4 Tuna Species Recovered After Decade of Fishing Quotas–With Albacore in Stores Being Truly Sustainable
Things are looking up for four species of albacore! Read on.
Original article by Good News Network
Four commercially-fished tuna species are on a significant path to recovery thanks to the enforcement of regional fishing regulations over the last ten years, according to yesterday’s update of the IUCN Red List of Threatened Species.
“Today’s IUCN Red List update is a powerful sign that, despite increasing pressures on our oceans, species can recover if states truly commit to sustainable practices,” said Dr Bruno Oberle, IUCN Director General.
States and others are now gathered at the IUCN World Conservation Congress in Marseille, France, to work towards binding targets that will increase and maintain biodiversity across the planet.
“The newly released results on the status of commercial tunas emphasize that sustainable fisheries are possible,” said Dr Beth Polidoro, Associate Professor at Arizona State University and Red List coordinator.
In the Red List update, the seven most commercially fished tuna species were reassessed.
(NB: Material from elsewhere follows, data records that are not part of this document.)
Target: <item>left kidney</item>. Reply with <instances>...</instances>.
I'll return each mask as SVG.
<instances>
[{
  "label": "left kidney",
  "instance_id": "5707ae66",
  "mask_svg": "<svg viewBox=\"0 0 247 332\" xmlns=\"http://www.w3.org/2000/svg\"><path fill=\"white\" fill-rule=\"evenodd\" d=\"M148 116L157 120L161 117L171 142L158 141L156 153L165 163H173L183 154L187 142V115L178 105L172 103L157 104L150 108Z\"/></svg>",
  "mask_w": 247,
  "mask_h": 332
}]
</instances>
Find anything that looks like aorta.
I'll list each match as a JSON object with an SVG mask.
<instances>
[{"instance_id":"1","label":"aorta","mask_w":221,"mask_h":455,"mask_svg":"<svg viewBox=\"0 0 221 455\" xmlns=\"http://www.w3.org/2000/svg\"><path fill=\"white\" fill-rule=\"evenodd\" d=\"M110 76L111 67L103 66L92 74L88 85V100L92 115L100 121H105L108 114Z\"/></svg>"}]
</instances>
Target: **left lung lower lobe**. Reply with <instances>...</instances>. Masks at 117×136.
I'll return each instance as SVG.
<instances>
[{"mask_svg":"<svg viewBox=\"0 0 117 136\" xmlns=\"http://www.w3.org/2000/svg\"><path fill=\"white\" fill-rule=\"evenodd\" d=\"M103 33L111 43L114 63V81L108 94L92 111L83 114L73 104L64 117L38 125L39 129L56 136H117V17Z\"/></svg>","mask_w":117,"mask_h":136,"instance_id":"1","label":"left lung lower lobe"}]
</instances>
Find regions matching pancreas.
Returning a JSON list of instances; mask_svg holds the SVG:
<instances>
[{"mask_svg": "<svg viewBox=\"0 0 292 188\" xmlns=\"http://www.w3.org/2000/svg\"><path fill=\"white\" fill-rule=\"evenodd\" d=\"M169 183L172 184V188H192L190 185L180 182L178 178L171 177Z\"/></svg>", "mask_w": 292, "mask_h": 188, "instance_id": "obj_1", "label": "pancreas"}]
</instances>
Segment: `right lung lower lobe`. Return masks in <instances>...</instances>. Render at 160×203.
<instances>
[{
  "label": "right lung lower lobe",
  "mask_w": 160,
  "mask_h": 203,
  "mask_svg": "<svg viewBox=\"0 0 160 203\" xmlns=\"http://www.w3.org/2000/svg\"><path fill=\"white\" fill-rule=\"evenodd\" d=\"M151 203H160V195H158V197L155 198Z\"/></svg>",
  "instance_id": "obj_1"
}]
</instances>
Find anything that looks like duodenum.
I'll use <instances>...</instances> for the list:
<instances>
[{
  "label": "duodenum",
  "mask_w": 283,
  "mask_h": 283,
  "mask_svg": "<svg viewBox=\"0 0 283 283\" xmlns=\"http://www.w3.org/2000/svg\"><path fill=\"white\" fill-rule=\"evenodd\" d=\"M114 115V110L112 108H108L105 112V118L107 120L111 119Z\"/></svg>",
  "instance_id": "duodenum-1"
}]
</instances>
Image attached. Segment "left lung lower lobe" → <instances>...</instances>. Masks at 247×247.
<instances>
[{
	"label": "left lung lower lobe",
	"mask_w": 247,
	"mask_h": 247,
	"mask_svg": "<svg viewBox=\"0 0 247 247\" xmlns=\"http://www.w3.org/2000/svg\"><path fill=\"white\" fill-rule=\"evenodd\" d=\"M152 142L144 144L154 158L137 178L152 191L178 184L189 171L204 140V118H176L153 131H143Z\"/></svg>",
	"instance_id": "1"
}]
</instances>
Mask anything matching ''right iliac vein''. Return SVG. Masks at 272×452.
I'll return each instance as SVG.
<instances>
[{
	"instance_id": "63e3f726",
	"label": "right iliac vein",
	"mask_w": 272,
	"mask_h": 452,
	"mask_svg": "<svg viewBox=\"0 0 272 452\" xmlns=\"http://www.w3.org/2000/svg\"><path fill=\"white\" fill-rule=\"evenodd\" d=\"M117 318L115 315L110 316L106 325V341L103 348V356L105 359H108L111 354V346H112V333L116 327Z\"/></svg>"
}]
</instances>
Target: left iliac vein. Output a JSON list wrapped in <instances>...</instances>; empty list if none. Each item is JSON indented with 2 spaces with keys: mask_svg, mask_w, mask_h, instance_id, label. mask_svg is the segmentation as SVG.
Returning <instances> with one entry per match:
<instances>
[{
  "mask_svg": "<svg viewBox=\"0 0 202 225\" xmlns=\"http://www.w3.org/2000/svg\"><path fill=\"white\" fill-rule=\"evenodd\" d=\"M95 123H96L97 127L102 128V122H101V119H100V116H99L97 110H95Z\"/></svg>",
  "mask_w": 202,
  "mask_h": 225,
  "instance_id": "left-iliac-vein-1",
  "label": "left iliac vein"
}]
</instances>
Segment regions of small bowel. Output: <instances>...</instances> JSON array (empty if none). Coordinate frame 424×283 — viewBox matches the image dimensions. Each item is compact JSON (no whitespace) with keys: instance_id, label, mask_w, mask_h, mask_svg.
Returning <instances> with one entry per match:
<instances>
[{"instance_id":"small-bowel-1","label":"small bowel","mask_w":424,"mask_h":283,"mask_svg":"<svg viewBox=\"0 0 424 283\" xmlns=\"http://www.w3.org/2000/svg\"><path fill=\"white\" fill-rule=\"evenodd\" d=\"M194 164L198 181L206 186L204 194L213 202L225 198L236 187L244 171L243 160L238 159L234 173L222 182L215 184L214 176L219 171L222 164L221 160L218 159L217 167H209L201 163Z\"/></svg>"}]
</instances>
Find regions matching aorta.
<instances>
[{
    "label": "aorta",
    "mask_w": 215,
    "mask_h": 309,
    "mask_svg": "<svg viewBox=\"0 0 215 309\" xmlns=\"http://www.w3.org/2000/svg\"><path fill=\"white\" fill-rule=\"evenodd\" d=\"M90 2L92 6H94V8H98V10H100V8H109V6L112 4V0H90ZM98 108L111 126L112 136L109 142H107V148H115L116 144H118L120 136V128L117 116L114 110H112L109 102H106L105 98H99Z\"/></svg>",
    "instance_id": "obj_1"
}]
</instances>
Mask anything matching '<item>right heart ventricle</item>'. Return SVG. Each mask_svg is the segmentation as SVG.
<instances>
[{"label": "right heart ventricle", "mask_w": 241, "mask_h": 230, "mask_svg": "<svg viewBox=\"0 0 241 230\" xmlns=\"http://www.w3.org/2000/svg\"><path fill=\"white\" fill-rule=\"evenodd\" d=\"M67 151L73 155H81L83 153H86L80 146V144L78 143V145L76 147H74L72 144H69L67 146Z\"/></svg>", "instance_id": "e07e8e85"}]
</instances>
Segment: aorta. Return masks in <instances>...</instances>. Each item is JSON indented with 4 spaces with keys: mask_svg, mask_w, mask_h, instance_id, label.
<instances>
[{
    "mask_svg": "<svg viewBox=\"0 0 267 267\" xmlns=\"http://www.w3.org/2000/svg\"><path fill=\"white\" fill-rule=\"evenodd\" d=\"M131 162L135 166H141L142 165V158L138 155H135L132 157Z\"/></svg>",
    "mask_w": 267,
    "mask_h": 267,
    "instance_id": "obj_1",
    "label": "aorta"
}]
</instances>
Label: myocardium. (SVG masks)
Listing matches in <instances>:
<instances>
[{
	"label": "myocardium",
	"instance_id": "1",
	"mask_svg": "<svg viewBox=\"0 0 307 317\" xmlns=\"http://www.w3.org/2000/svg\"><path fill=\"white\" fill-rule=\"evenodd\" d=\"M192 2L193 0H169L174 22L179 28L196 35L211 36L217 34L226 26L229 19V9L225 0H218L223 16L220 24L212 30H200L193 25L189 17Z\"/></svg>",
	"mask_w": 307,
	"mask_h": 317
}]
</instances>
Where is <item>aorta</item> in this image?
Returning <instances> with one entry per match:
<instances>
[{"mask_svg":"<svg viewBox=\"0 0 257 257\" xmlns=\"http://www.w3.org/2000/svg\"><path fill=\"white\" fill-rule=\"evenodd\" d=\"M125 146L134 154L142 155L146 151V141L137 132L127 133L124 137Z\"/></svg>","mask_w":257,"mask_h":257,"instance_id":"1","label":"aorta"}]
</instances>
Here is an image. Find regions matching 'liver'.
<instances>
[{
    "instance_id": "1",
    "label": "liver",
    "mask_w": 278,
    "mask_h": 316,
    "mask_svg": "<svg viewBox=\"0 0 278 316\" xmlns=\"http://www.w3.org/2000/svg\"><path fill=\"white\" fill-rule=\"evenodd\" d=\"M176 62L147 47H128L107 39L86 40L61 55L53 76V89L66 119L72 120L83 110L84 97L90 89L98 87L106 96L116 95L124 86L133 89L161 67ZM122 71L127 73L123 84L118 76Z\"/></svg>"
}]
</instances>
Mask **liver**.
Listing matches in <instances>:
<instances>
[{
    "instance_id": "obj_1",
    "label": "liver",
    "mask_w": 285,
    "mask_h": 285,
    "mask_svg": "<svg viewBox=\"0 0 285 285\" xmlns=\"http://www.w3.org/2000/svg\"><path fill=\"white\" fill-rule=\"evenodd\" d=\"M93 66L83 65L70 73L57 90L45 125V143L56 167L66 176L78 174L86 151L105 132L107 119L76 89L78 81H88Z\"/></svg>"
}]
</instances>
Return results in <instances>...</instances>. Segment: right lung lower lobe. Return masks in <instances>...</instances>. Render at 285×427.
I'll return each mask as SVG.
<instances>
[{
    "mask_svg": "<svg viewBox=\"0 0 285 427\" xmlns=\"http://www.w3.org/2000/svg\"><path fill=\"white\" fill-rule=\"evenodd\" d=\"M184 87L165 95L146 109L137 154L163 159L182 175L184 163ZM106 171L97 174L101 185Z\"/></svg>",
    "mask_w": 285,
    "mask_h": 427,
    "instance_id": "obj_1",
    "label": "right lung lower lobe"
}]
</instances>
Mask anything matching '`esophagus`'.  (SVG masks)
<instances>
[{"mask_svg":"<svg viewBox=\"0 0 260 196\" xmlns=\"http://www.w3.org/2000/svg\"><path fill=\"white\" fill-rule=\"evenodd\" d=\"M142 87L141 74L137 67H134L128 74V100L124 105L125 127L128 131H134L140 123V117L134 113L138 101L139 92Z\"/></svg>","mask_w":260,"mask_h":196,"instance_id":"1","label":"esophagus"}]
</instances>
Four moved in a positive direction thanks to countries enforcing more sustainable fishing quotas and successfully combatting illegal fishing:
- Atlantic bluefin tuna moved from Endangered to Least Concern
- Southern bluefin tuna (Thunnus maccoyii) moved from Critically Endangered to Endangered
- Albacore (Thunnus alalunga) and yellowfin tunas (Thunnus albacares) both moved from Near Threatened to Least Concern
- Pacific bluefin tuna (Thunnus orientalis) improved its position from Vulnerable to Near Threatened in this update due to the availability of newer stock assessment data and models, but is still depleted.